After saying for weeks that the amount of farmland being lost to carbon sequestration projects in B.C. is not a significant problem, the provincial government has written to the head of a foreign company suggesting that it indeed is an issue of concern.

British-based multinational Reckitt Benckiser has been buying farmland and replanting trees to sequester carbon, thereby taking the land out of agricultural production. But in a letter, the government has told the company it must get approval from the Agricultural Land Commission if it wants to register a covenant in B.C. that would allow it to trade carbon credits.

The covenant would force the land to be protected from future logging for 100 years. Farmers and ranchers in the Cariboo suggest that means the land would be out of agricultural production for that long.

But a company representative said in an e-mail Thursday that it is not trading in carbon credits, and has not registered any covenants on land in B.C.

"As of May 10, 2015, we currently own 10,519 hectares.

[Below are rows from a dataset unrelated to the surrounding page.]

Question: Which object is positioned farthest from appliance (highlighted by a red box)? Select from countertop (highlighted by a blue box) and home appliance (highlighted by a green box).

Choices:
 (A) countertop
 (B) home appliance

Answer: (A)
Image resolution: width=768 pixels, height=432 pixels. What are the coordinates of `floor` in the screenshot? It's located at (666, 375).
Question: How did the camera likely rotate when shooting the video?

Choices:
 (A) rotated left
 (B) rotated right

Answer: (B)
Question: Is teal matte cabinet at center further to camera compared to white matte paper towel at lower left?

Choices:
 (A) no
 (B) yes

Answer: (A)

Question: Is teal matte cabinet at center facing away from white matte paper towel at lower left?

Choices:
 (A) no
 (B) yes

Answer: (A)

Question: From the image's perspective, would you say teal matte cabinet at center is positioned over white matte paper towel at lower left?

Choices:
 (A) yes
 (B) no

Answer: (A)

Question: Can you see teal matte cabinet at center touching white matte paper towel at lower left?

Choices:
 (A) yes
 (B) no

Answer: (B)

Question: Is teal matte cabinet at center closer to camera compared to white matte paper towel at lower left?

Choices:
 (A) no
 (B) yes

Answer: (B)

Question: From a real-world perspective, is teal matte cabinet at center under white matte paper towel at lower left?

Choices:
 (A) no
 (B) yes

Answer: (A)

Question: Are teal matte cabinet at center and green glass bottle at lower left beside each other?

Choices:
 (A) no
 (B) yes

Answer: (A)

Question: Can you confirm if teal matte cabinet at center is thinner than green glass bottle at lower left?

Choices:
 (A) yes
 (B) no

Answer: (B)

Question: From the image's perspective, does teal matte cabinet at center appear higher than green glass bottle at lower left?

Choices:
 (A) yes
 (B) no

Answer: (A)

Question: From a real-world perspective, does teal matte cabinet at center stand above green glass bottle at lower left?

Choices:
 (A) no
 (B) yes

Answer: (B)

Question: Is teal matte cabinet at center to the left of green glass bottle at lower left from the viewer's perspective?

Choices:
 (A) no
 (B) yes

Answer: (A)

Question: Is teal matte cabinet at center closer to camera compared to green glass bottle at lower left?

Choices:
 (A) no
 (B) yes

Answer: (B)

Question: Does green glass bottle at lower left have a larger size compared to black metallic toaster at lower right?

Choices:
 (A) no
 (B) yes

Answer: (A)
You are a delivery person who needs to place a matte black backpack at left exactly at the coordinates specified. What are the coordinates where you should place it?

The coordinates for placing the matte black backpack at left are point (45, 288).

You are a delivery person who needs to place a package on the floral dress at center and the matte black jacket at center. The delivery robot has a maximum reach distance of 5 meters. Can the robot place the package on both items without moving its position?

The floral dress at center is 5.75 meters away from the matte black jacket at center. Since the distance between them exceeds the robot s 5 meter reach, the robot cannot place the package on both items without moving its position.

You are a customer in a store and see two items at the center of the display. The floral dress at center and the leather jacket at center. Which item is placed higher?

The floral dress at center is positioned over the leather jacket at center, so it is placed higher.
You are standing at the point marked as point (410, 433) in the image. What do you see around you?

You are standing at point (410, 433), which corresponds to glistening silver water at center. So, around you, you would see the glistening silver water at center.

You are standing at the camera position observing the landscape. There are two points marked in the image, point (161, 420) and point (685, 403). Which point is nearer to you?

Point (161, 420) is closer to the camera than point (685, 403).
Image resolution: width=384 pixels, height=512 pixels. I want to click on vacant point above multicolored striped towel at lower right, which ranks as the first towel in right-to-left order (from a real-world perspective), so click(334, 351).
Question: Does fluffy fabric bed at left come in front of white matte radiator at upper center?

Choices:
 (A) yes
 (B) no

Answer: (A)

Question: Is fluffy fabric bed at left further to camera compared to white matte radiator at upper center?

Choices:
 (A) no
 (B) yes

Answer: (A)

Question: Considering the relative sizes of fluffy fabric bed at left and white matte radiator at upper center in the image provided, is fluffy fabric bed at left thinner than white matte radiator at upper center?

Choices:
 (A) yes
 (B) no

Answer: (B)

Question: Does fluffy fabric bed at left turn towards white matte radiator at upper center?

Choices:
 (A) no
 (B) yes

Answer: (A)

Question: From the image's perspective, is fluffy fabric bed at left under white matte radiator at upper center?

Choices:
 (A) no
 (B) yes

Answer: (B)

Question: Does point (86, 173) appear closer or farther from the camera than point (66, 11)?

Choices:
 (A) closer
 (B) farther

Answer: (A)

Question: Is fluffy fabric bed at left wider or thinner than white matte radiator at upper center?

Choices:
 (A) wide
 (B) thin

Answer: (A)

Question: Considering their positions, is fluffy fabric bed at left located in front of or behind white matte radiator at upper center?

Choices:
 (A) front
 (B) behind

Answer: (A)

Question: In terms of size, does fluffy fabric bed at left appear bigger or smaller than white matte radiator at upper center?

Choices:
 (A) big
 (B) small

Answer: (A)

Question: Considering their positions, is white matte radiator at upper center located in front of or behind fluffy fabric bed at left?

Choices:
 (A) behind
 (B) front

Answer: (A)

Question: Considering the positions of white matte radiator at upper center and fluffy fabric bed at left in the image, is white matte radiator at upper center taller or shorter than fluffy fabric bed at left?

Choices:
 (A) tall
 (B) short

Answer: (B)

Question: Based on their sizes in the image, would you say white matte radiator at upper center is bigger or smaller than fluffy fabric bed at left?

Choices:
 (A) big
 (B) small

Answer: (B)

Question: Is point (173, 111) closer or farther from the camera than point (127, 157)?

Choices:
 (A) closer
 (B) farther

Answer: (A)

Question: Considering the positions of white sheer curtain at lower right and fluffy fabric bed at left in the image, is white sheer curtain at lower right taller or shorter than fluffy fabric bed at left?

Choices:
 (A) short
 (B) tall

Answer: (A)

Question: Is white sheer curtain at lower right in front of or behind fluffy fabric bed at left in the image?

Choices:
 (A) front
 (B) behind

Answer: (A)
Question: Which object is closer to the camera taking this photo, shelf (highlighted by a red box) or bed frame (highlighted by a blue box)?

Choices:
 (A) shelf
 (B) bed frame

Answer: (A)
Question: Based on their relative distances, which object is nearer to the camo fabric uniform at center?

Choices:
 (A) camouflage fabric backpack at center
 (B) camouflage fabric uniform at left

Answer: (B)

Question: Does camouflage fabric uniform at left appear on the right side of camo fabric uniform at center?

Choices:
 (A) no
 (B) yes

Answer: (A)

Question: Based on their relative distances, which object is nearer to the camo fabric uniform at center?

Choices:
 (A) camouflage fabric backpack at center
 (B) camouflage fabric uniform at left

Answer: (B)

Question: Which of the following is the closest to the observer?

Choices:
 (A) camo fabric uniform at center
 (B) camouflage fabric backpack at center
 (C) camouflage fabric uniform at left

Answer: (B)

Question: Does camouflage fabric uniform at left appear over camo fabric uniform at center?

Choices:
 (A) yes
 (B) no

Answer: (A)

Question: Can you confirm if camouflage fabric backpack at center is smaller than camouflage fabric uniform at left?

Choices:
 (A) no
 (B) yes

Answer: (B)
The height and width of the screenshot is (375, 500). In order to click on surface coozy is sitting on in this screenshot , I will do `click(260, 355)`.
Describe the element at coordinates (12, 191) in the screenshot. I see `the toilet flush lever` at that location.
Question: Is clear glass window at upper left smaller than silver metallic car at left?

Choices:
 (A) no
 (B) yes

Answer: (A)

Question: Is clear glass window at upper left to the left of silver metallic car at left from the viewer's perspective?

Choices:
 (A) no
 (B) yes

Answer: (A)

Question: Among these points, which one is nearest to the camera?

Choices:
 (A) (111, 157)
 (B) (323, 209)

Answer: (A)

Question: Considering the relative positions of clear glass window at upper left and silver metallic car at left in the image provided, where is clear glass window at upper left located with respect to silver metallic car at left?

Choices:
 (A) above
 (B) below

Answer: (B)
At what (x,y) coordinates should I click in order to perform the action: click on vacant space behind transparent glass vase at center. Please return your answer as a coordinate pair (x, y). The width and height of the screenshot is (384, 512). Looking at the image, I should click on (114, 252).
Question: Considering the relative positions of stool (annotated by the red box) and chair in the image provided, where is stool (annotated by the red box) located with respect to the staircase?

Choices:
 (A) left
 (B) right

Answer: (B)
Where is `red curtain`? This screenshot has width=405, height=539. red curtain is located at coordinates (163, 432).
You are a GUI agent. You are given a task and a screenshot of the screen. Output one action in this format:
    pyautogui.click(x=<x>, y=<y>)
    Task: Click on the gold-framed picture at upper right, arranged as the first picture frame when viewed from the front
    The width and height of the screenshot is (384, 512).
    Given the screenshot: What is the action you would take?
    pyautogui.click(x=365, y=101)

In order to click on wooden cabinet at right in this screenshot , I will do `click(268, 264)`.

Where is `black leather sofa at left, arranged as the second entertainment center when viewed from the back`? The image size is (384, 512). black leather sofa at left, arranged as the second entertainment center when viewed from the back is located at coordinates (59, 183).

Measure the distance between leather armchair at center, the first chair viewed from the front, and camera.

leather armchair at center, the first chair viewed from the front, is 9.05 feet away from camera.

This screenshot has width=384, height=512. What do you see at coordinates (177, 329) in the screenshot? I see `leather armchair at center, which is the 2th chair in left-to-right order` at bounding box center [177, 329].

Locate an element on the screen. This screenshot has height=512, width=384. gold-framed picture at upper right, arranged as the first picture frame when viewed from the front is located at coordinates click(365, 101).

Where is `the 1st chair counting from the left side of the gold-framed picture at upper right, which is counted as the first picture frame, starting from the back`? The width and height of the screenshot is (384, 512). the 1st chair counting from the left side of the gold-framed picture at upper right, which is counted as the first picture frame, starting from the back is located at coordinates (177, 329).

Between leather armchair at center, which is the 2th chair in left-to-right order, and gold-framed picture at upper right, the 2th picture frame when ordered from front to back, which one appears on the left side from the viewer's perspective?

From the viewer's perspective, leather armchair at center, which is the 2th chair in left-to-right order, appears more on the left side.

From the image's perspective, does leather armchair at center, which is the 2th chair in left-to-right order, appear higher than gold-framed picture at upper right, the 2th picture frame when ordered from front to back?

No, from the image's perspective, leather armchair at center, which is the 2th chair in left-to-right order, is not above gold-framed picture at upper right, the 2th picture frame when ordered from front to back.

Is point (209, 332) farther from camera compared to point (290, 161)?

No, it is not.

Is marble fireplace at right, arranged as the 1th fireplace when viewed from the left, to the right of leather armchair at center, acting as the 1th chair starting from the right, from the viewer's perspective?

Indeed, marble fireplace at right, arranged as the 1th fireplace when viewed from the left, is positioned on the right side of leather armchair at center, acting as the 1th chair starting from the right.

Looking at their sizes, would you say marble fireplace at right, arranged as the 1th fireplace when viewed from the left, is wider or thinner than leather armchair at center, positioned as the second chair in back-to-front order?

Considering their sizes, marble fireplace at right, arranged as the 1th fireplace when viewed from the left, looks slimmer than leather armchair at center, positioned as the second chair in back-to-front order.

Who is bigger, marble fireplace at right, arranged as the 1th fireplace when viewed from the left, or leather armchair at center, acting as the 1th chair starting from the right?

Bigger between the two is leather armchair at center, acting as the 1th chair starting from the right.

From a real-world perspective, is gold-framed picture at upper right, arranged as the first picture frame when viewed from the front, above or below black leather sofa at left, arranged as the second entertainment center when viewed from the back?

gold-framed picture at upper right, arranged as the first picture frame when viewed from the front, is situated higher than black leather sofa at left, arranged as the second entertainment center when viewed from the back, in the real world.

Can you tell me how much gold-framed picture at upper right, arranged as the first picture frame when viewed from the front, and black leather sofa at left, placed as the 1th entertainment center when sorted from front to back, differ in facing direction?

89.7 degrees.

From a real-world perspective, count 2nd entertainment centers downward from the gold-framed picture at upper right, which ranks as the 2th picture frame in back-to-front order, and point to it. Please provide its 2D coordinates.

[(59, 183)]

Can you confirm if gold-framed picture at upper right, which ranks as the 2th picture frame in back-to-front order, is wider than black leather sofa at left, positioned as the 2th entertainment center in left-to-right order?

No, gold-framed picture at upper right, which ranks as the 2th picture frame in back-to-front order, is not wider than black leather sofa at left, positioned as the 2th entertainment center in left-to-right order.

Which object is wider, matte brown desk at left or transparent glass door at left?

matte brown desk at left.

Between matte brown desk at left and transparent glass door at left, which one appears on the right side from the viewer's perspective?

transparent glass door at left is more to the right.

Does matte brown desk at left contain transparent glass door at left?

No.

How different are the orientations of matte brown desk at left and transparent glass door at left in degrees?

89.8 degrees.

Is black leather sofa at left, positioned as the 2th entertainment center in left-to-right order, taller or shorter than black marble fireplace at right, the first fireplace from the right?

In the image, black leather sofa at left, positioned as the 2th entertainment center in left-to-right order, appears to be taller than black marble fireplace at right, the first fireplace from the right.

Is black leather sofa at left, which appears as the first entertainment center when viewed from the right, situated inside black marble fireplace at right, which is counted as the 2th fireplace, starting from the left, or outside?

To date we have planted about 7 million trees and have planned to plant approximately 10 million by 2016," stated Lynn Kenney.

"RB has not registered a covenant on title to the lands it acquired in British Columbia that would restrict the use of such lands."

She said the company is planting trees to offset emissions from its own global operations. "I want to be clear that RB does not buy, sell or trade credits through any established programs. Instead, Trees for Change is a program we have developed to meet our own internal targets for environmental sustainability," Ms. Kenney wrote.

Last month, the government dismissed the concerns of Cariboo farmers, saying an inconsequential amount of land – only about 1,500 hectares – had been reforested for carbon sequestration. But last week the government adjusted that estimate, saying perhaps 8,500 hectares of arable land had been reforested.

Derek Sturko, deputy minister of agriculture for B.C., wrote on Wednesday to Rakesh Kapoor, the chief executive officer of Reckitt Benckiser, to advise him of B.C.'s concerns. He advised Mr. Kapoor that only 5 per cent of the provincial land base is suitable for agricultural production, and that the government established the agricultural land reserve (ALR) in the 1970s specifically to protect that land.

"The public concern which has been raised about RB's Trees for Change Programme is due to the perception that your company wishes to permanently remove land in the ALR from agricultural production," Mr. Sturko wrote. He referred to the Reckitt Benckiser website, on which the company explains it is reforesting land previously cleared for cultivation and that it is "committed to ensuring our trees remain in situ for 100 years."

Mr. Sturko said that while planting and growing trees is allowed on ALR land, "it is our understanding that if someone wants to restrict the agricultural use of land, such as purposely planting trees and then preventing trees from being removed for one hundred years, this would require a covenant." He cautioned the company that any such covenant would need to be approved by the ALC.

Lana Popham, agriculture critic for the NDP, said farmers in the Cariboo are alarmed so much arable land is being replanted to forest, and the practice needs to be stopped.

"There are many concerns. A major one of course is losing food-growing lands," she said. "[Local farmers] also feel this company is gutting their community. They are taking away economic opportunities. They are taking over properties. They are tearing down houses so they don't have to pay property tax. They are contributing nothing to this community at all and somehow they are benefiting from it through a carbon offset program."